Reckless Girls(27)
But maybe she picked up on the tone, because she steps away from Nico, sulkily folding her arms across her body.
She runs hot and cold, that girl. Brittany and I had spent the day after the almost shark attack on the Azure Sky, and Amma hadn’t joined us, hanging out on the Susannah instead. It didn’t seem to bug Brittany, but I could hear them whispering in their cabin at night, and I wondered if they’d been arguing.
Not for the first time, I’m glad Jake and Eliza are here, too. Having extra people definitely helps defuse any possible tension.
The six of us stand there on the beach, looking into the jungle. Nico and Jake each hold machetes, both of which came from the Azure Sky. It had seemed like an insane amount of macho overkill at first, but now, as I stare into the thick vegetation just a few feet from shore, it makes sense.
“So, you guys are seriously going to hack through this shit like Rambo?” Brittany asks, one hand on her hip, her eyebrows raised.
“Only way to do it, love,” Jake replies. He’s not quite as well put-together today, trading his shorts and button-downs for an old T-shirt and a baggy pair of khakis, an ancient pair of sneakers on his feet.
The machete makes a whizzing noise as Nico swings it, thwacking into a thick vine with a sound that’s both damp and meaty, making me shudder a little. “Fucking sick,” he mutters, little-boy excitement gleaming in his eyes, and Eliza laughs.
“God, you are such a dude.”
She over-enunciates, drawing out the vowel, duuuuude, and Nico laughs, too, shrugging.
“It’s fun. You wanna try?”
He hands her the machete, and she wraps her fingers around the handle, testing the weight of it before swinging. Her stroke isn’t nearly as hard as Nico’s, and the blade gets stuck in the vine she was attempting to slice.

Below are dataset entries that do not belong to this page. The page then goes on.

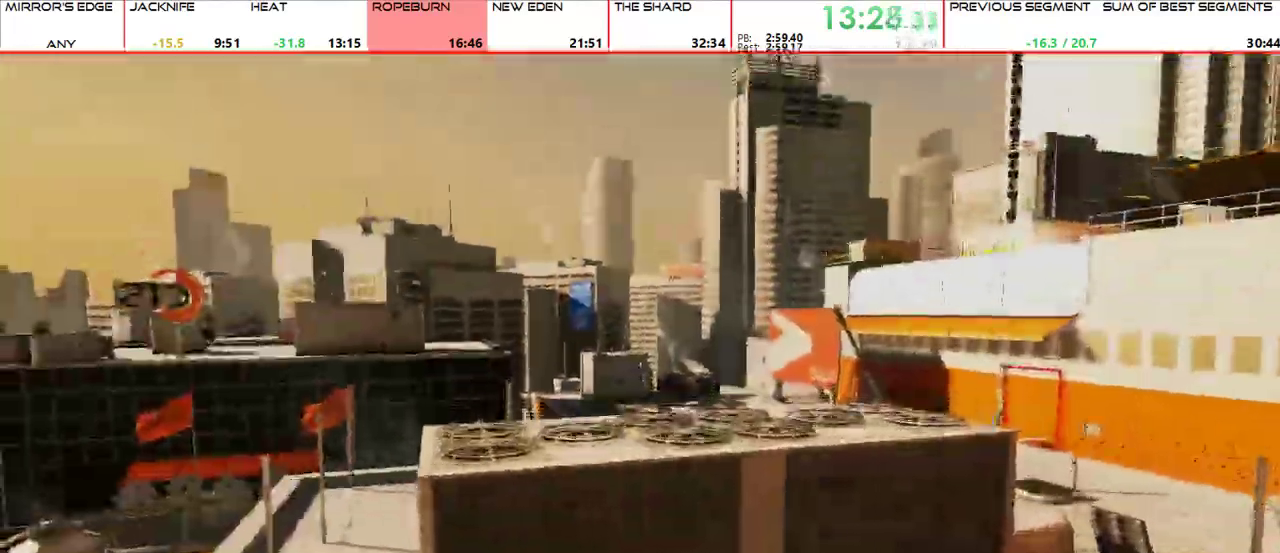
{"keys": ["d", "w"], "mouse": ["wheel_up"]}
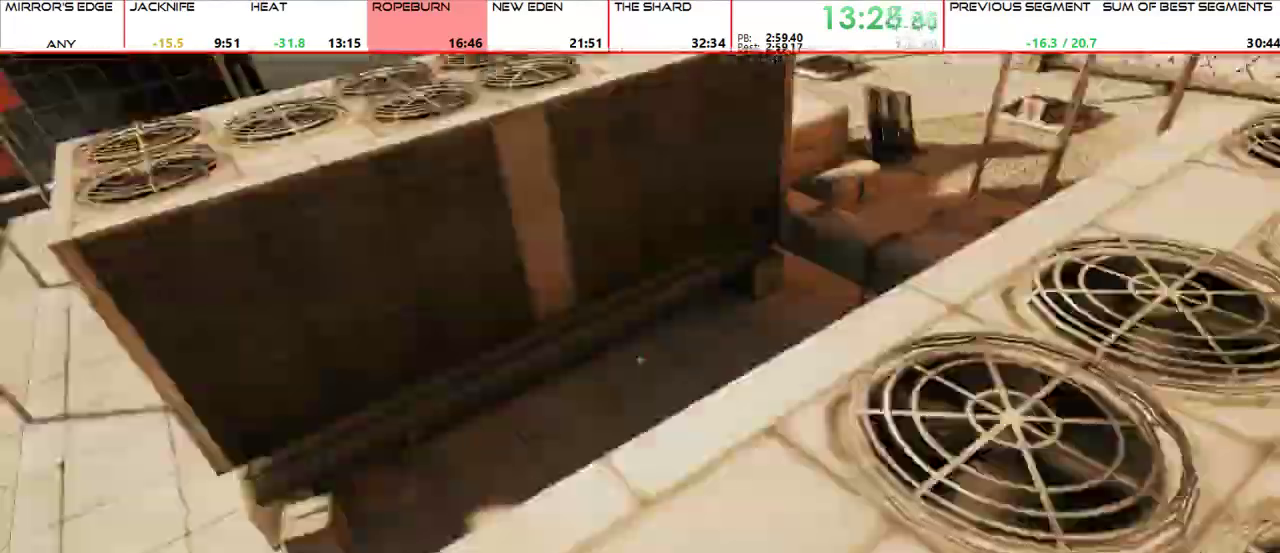
{"keys": ["w"], "mouse": []}
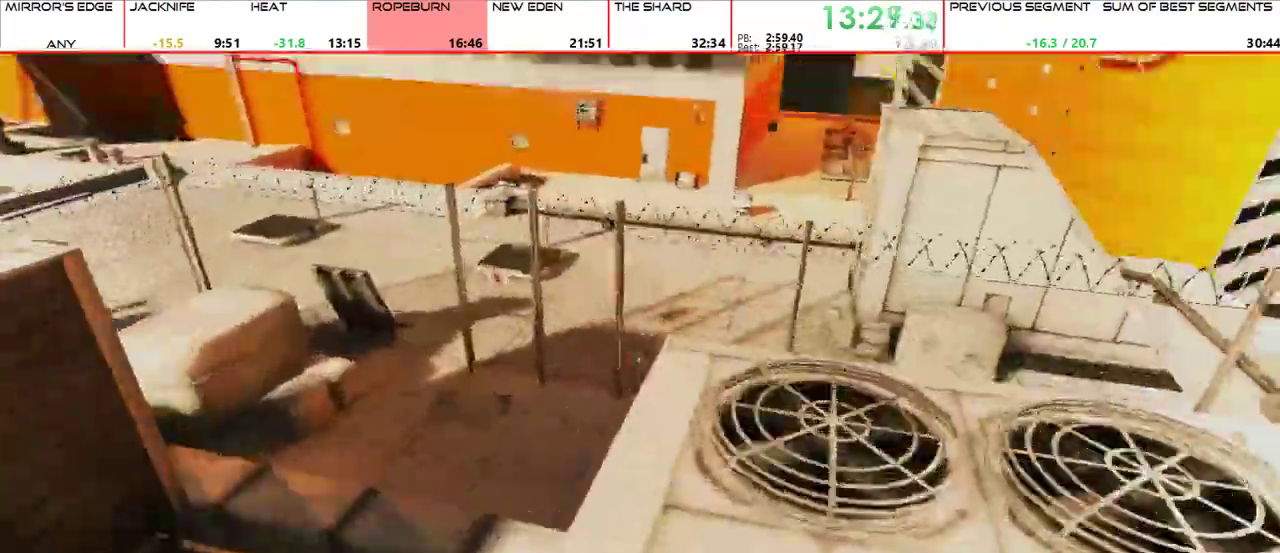
{"keys": ["w"], "mouse": ["wheel_up"]}
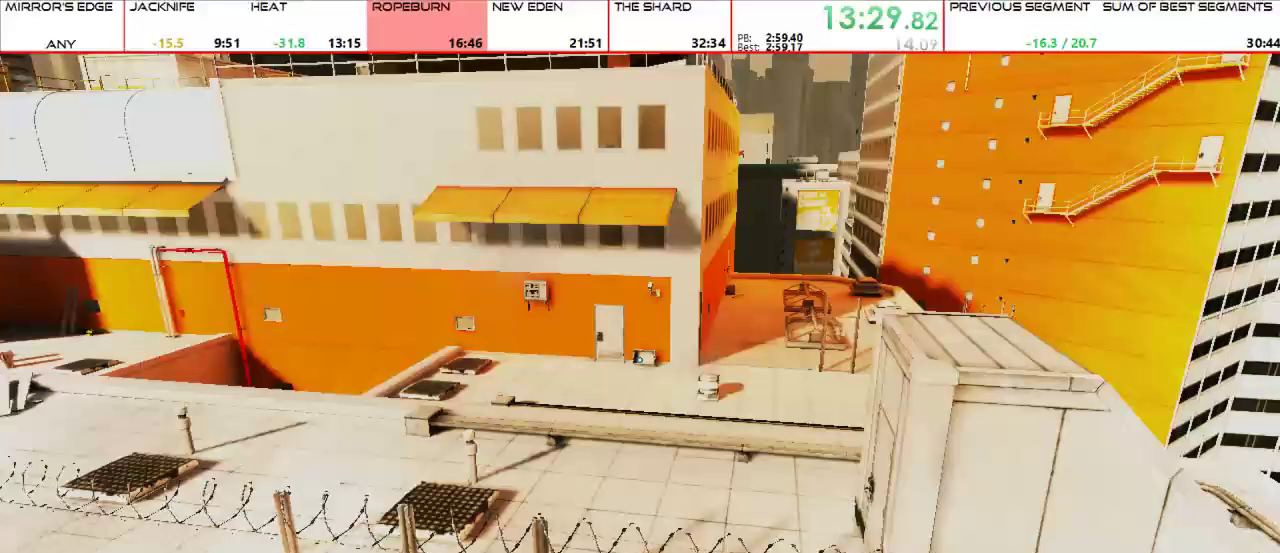
{"keys": ["w"], "mouse": [], "events": [[33, "mouse_wheel_up", "up"]]}
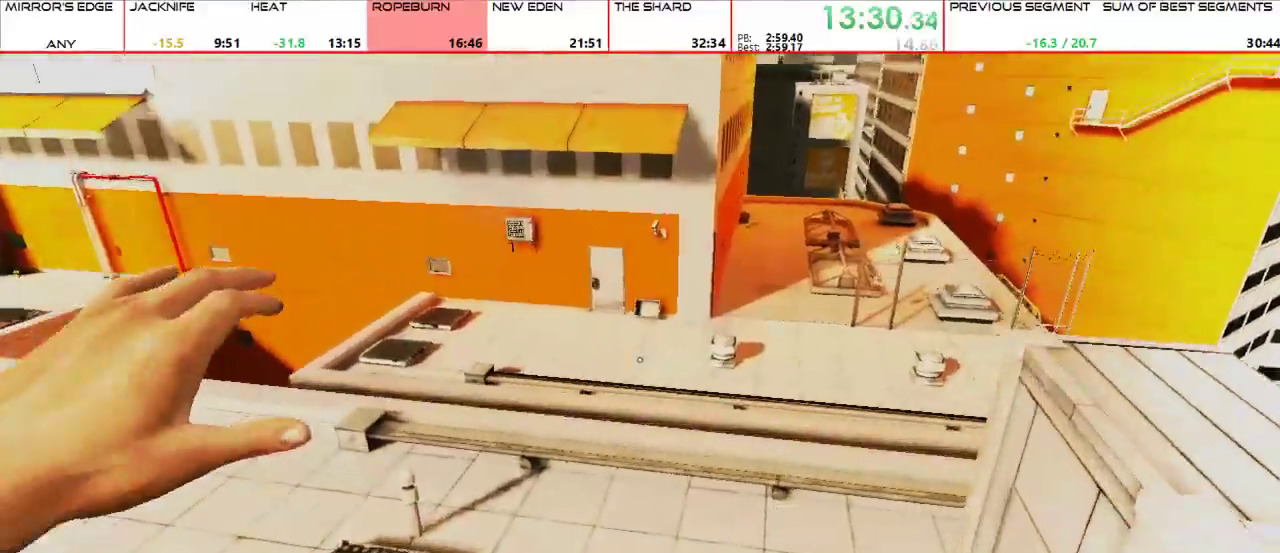
{"keys": ["w"], "mouse": [], "events": []}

“Bugger me,” she says, tugging, and Jake steps forward, adding his grip to hers as they pull the machete back.
“Harder than it looks, eh?”
As the blade pops out, Eliza staggers back a little, bumping her back into Jake’s chest, and he uses the opportunity to duck his head and press a kiss to her neck.

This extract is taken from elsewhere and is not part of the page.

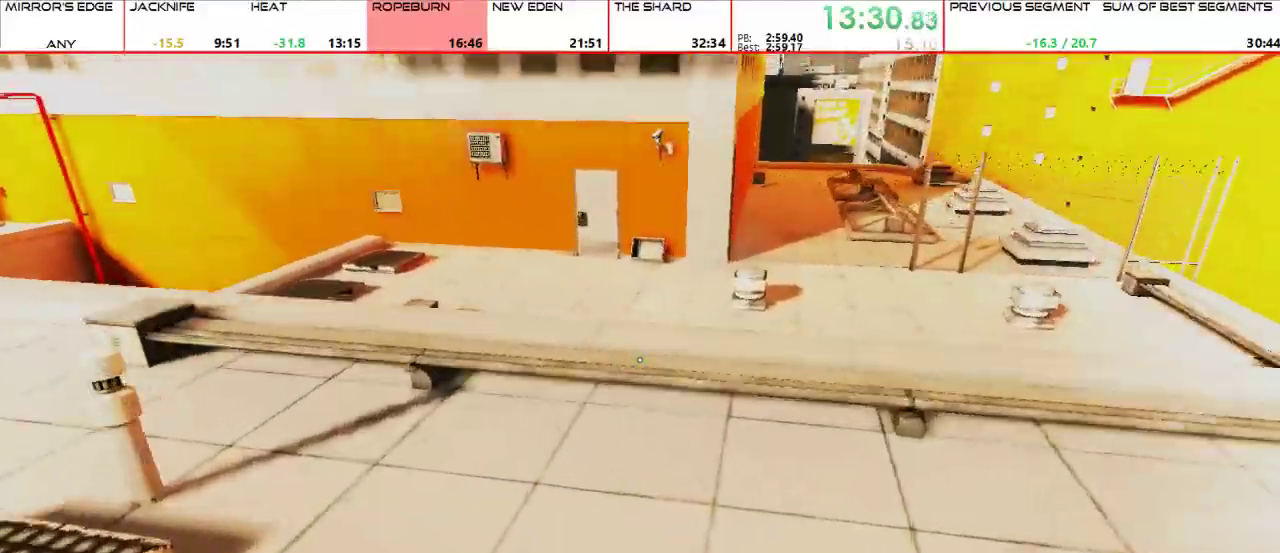
{"keys": ["w"], "mouse": [], "events": []}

“I’m sweaty!” Eliza objects, but he only grins and kisses her again, on the cheek this time.
“We’re all sweaty,” he reminds her, then gestures up to the sun overhead, already beating down on us even though it’s barely nine in the morning. “And we’re gonna get a lot sweatier before the day is out.”
He’s not lying. Jake and Nico take turns cutting through the underbrush, and I pull at stray vines and branches with my hands, Brittany, Amma, and Eliza all doing the same. It still seems like it takes us ages to make any real progress, and I’m just about to suggest we take a break, when suddenly, the vegetation opens up a little more, and we’re in a clearing.
It’s so humid in the jungle that I feel like I can’t breathe, and the air that enters my lungs is thick and heavy. Underneath my rash guard, my skin has grown prickly and itchy, and even the backs of my knees are sweating.
But there’s something beautiful here, too. Beautiful and wild and strange.
“It’s so quiet,” Amma says. There’s a low drone of insects, and the rustling of the leaves overhead as the trees sway in the breeze, but other than that, there’s no sound, not even the waves from the beach, as if the jungle has closed around us, sealing us in.
“It’s like church,” Brittany adds, then reaches for Amma’s hand. “Like that church in Italy, remember?”
I see Amma’s throat move as she swallows, the way she squeezes Brittany’s hand, and I think back to that photo of them on Brittany’s phone. In moments like this, it’s easy to see why their friendship works even though they’re so different. Shared experiences do that to people, and I wonder if when we leave Meroe, we’ll have this kind of bond, too.
I like that idea.
Nico points up ahead with the tip of his machete. “Come on. That looks like a path.”
It is a path—not a great one, and we definitely have to do more hacking through the jungle, but it’s easier now, and after just a few minutes, the greenery clears again, leaving us in a vast open space, no trees overhead, the ocean pulsing against the shore just a few yards away.
We’ve reached the other side of the island. The surf is stronger here, the waves bigger outside the protected lagoon where we’re harbored. When I step forward, my foot catches the edge of something.
I look down and see cracked asphalt, grass and vines pushing through the black cement. “Guess this is your airstrip!” I call to Nico, and he looks around, clearly a little disappointed.
“Man,” he says, reaching back to ruffle the long hair at the back of his neck, his machete still in hand. “I thought it would be … I don’t know. Not so fucked up, I guess.”
Jake pushes his sunglasses up his nose with one finger, his other arm loosely looped around Eliza’s waist. “That’s the jungle for you, mate. Takes everything back in a flash.”
He snaps his fingers in emphasis. There’s something eerie about this part of the island, something unsettling. Maybe it’s the reminder that this place has a history, a dark history, at that. That there were other people here once, and this isn’t some paradise completely free from all the bullshit of the modern world. Or maybe it’s just how loud, how violent the sea sounds here.